Minimax tilting modifies the conditional distribution \eqref{eq:conditional} by an exponential tilting (Botev, 2017). Very roughly speaking, they replace the standard normal density \(\phi(x)\) in the conditional distribution \eqref{eq:conditional} with a shifted normal density \(\phi(x; \mu, 1)\), where the tilting parameter \(\mu\) is chosen carefully.
A careful reader will notice that we have ignored the case when the matrix \(\Av\) in \eqref{eq:normal-prob} has more rows than columns, i.e., more constraints than dimensions. In fact, this is a hard one, which has to rely on Markov chain Monte Carlo methods combined with sophisticated numerical integration methods. We have intentionally skipped this case.
Exercises
-
Show that separation of variables still works when some entries of \(\vv\) and \(\uv\) in \eqref{eq:normal-prob} are infinite. Hence, the method of separation of variables applies to the normal CDF as well.
-
Show the distribution \eqref{eq:importance-dist} is not the truncated normal distribution \(\phi(\xv \mid \vv \leq \Av \xv \leq \uv)\).
-
What are the advantages of the importance distribution \eqref{eq:importance-dist} compared to the uniform distribution over the polytope \(\{\xv \in \Rb^d: \vv \leq \Av \xv \leq \uv\}\)?
References
Botev, Z. I. (2017). The normal law under linear restrictions: simulation and estimation via minimax tilting. Journal of the Royal Statistical Society Series B: Statistical Methodology, 79(1), 125-148.

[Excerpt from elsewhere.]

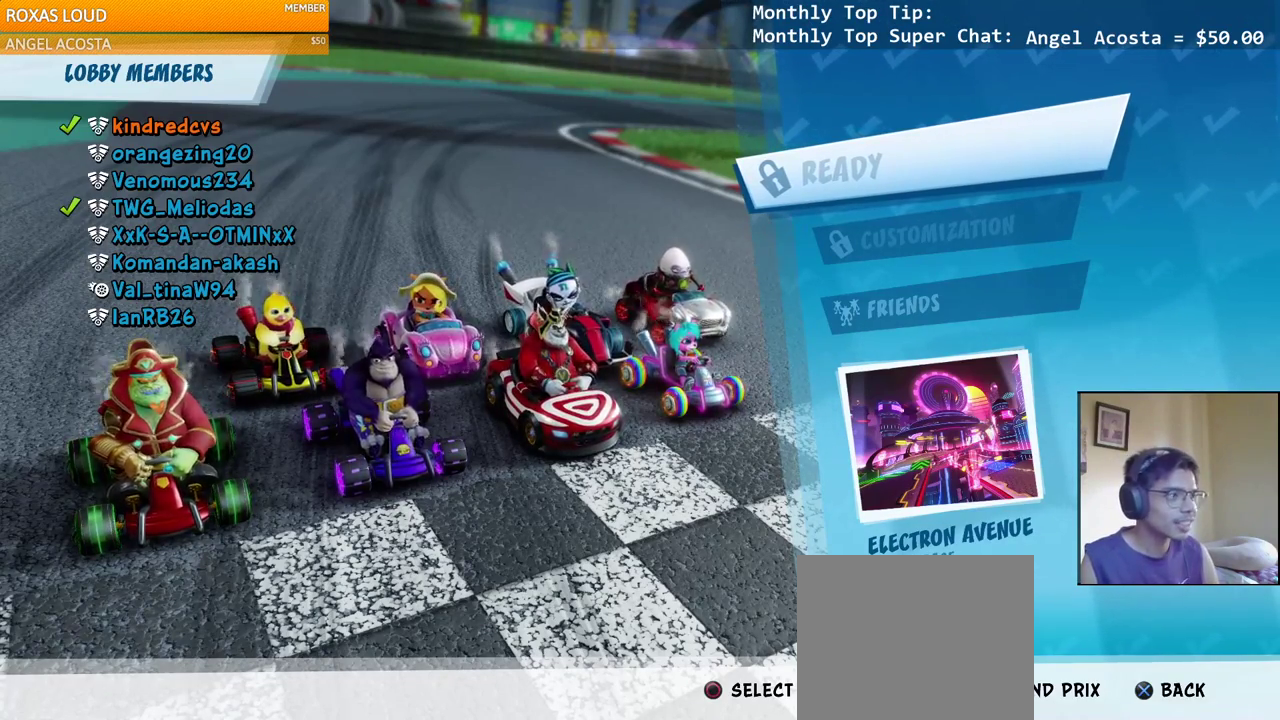
{"buttons": [], "left_stick": "center", "right_stick": "center", "events": [[417, "CIRCLE", "down"], [483, "CIRCLE", "up"]]}
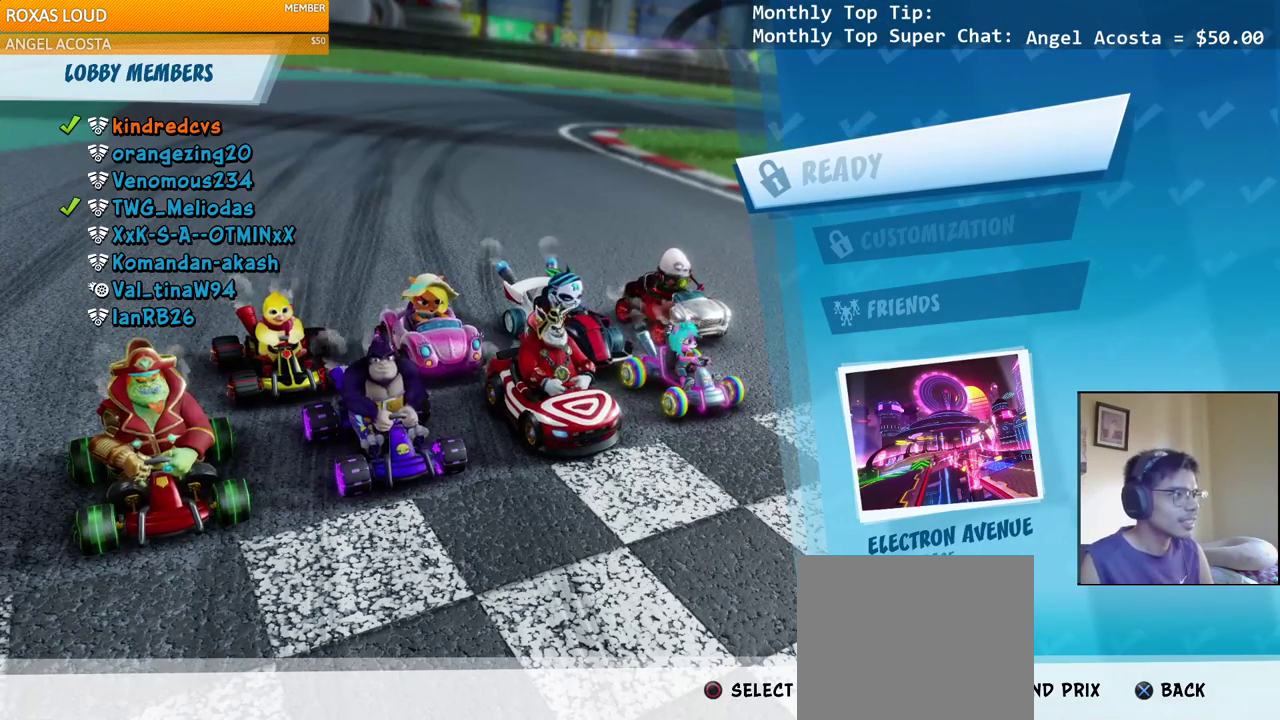
{"buttons": [], "left_stick": "center", "right_stick": "center", "events": [[67, "CIRCLE", "down"], [150, "CIRCLE", "up"], [250, "CIRCLE", "down"], [317, "CIRCLE", "up"], [383, "CIRCLE", "down"], [467, "CIRCLE", "up"]]}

Genz, A. (1992). Numerical computation of multivariate normal probabilities. Journal of computational and graphical statistics, 1(2), 141-149.
Genz, A., & Bretz, F. (2009). Computation of multivariate normal and t probabilities (Vol. 195). Springer Science & Business Media.
Genz, A., & Trinh, G. (2016). Numerical computation of multivariate normal probabilities using bivariate conditioning. In Monte Carlo and Quasi-Monte Carlo Methods: MCQMC, Leuven, Belgium, April 2014 (pp. 289-302). Springer International Publishing.